SOURCE PASSAGE
____________________

MELLON BANK, N.A., APPELLANT



Appeal from the Order dated July 14, 1988 in the Court of Common Pleas of Allegheny County Civil Division, No. GD 87-18316.

COUNSEL

Jesse L. Katz, Pittsburgh, for appellant.

William J. Helzlsouer, Dravosburg, for appellee.

Montemuro, Johnson and Cercone, JJ. Johnson, J., files a dissenting opinion.

Author: Cercone

[ 388 Pa. Super. Page 205]

This is an appeal from an order entered July 14, 1988 in the Court of Common Pleas of Allegheny County, Civil Division which removed a lien filed by Mellon Bank against real property owned by appellee. We affirm.

The record discloses that Mellon Bank, N.A. (hereinafter "Mellon"), filed a judgment by confession against Edward R. Klebach, the former husband of Arlene H. Klebach, in December of 1982. This judgment was entered on December 14, 1982 in Allegheny County and was indexed solely against Edward R. Klebach. On the date of entry, Edward and Arlene Klebach were husband and wife and held title by the entireties to the marital residence located at 633 Regency Drive in Plum Borough, Pennsylvania. The Klebachs were, however, in the midst of a divorce proceeding. Prior to the divorce decree, husband and wife, on December 28, 1982, entered into an agreement in which husband promised to convey his interest in the family residence to the wife, said conveyance to be made simultaneously with the signing of the agreement. On December 30, 1982, the divorce decree was entered in Allegheny County directing Mr. Klebach to convey all of his interest in the marital residence to Mrs. Klebach and incorporating the terms of the agreement. In accordance with the judicial decree, Edward and Arlene Klebach duly executed a deed on January 4, 1983 which was recorded on January 13, 1983.

____________________

DATASET RECORDS
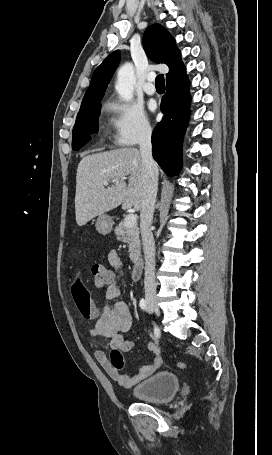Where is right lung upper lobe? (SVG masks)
I'll use <instances>...</instances> for the list:
<instances>
[{
    "instance_id": "right-lung-upper-lobe-1",
    "label": "right lung upper lobe",
    "mask_w": 272,
    "mask_h": 455,
    "mask_svg": "<svg viewBox=\"0 0 272 455\" xmlns=\"http://www.w3.org/2000/svg\"><path fill=\"white\" fill-rule=\"evenodd\" d=\"M143 46L148 57L156 63H165L169 67L166 81L179 77L186 72L181 60V52L176 47L175 39L160 24L149 26L143 35ZM120 61V51L108 55L95 69L90 86L86 91L80 110L100 104L104 92Z\"/></svg>"
}]
</instances>
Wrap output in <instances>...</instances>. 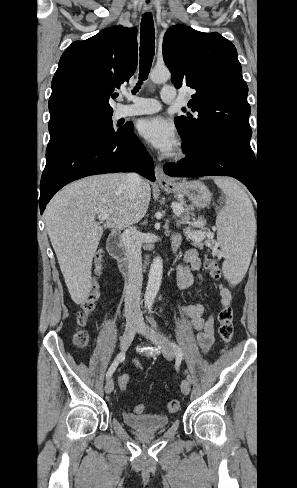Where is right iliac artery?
<instances>
[{
  "instance_id": "1",
  "label": "right iliac artery",
  "mask_w": 297,
  "mask_h": 488,
  "mask_svg": "<svg viewBox=\"0 0 297 488\" xmlns=\"http://www.w3.org/2000/svg\"><path fill=\"white\" fill-rule=\"evenodd\" d=\"M125 359V352H121L117 355L111 366L109 367L107 373H106V378H110L114 371L116 370L117 366L119 365L120 362H122Z\"/></svg>"
}]
</instances>
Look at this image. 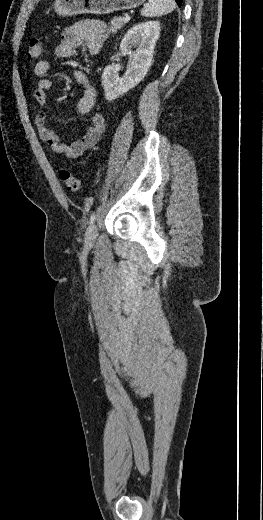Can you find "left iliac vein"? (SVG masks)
I'll use <instances>...</instances> for the list:
<instances>
[{"label": "left iliac vein", "instance_id": "left-iliac-vein-1", "mask_svg": "<svg viewBox=\"0 0 263 520\" xmlns=\"http://www.w3.org/2000/svg\"><path fill=\"white\" fill-rule=\"evenodd\" d=\"M97 235H98L97 226L95 224H92L86 232V236H85L86 244L89 246L93 245L96 241Z\"/></svg>", "mask_w": 263, "mask_h": 520}]
</instances>
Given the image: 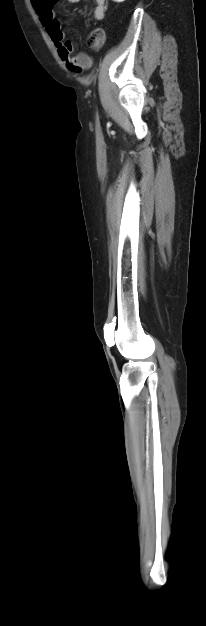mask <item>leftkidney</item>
I'll return each instance as SVG.
<instances>
[{"label": "left kidney", "mask_w": 206, "mask_h": 626, "mask_svg": "<svg viewBox=\"0 0 206 626\" xmlns=\"http://www.w3.org/2000/svg\"><path fill=\"white\" fill-rule=\"evenodd\" d=\"M114 2H124L125 0H112Z\"/></svg>", "instance_id": "left-kidney-1"}]
</instances>
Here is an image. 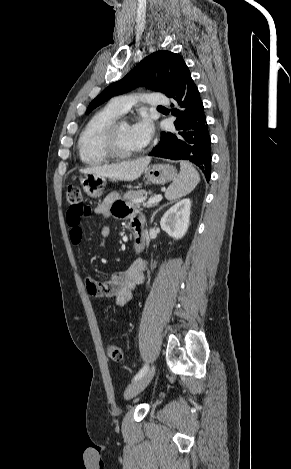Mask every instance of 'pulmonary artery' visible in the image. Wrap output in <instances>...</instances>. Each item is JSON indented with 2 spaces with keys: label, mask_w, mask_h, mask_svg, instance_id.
Segmentation results:
<instances>
[{
  "label": "pulmonary artery",
  "mask_w": 291,
  "mask_h": 469,
  "mask_svg": "<svg viewBox=\"0 0 291 469\" xmlns=\"http://www.w3.org/2000/svg\"><path fill=\"white\" fill-rule=\"evenodd\" d=\"M139 100L144 101L151 107H162L169 103V99L164 95L160 93H149L141 96L140 98L132 95L116 96L111 100L110 104L120 113H125Z\"/></svg>",
  "instance_id": "obj_1"
}]
</instances>
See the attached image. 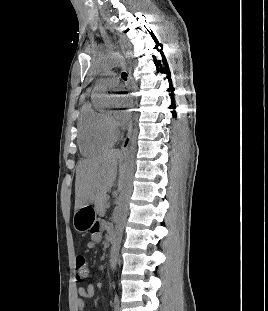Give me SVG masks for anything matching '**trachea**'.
Instances as JSON below:
<instances>
[{
	"label": "trachea",
	"mask_w": 268,
	"mask_h": 311,
	"mask_svg": "<svg viewBox=\"0 0 268 311\" xmlns=\"http://www.w3.org/2000/svg\"><path fill=\"white\" fill-rule=\"evenodd\" d=\"M121 77L123 80H127V73L126 72H122Z\"/></svg>",
	"instance_id": "obj_1"
}]
</instances>
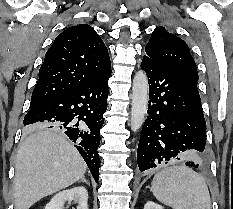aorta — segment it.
<instances>
[{
	"mask_svg": "<svg viewBox=\"0 0 233 209\" xmlns=\"http://www.w3.org/2000/svg\"><path fill=\"white\" fill-rule=\"evenodd\" d=\"M148 104V79L144 71H138L133 79L131 130L136 132L143 125Z\"/></svg>",
	"mask_w": 233,
	"mask_h": 209,
	"instance_id": "1",
	"label": "aorta"
}]
</instances>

____________________

CHALLENGE 1
Answer from the court opinion:
(a) Who appeared for the appellant?
(b) On what date was Mellon's judgment entered in Allegheny County?
(c) When was the deed that Edward and Arlene Klebach executed recorded?
CHALLENGE 2
Reproduce the stretch of the court opinion from "Author: Cercone" through "appellee. We affirm.".
Nothing in the listing is needed here.

CORRECT OUTPUT 1
(a) Jesse L. Katz, Pittsburgh
(b) December 14, 1982
(c) January 13, 1983

CORRECT OUTPUT 2
Author: Cercone

[ 388 Pa. Super. Page 205]

This is an appeal from an order entered July 14, 1988 in the Court of Common Pleas of Allegheny County, Civil Division which removed a lien filed by Mellon Bank against real property owned by appellee. We affirm.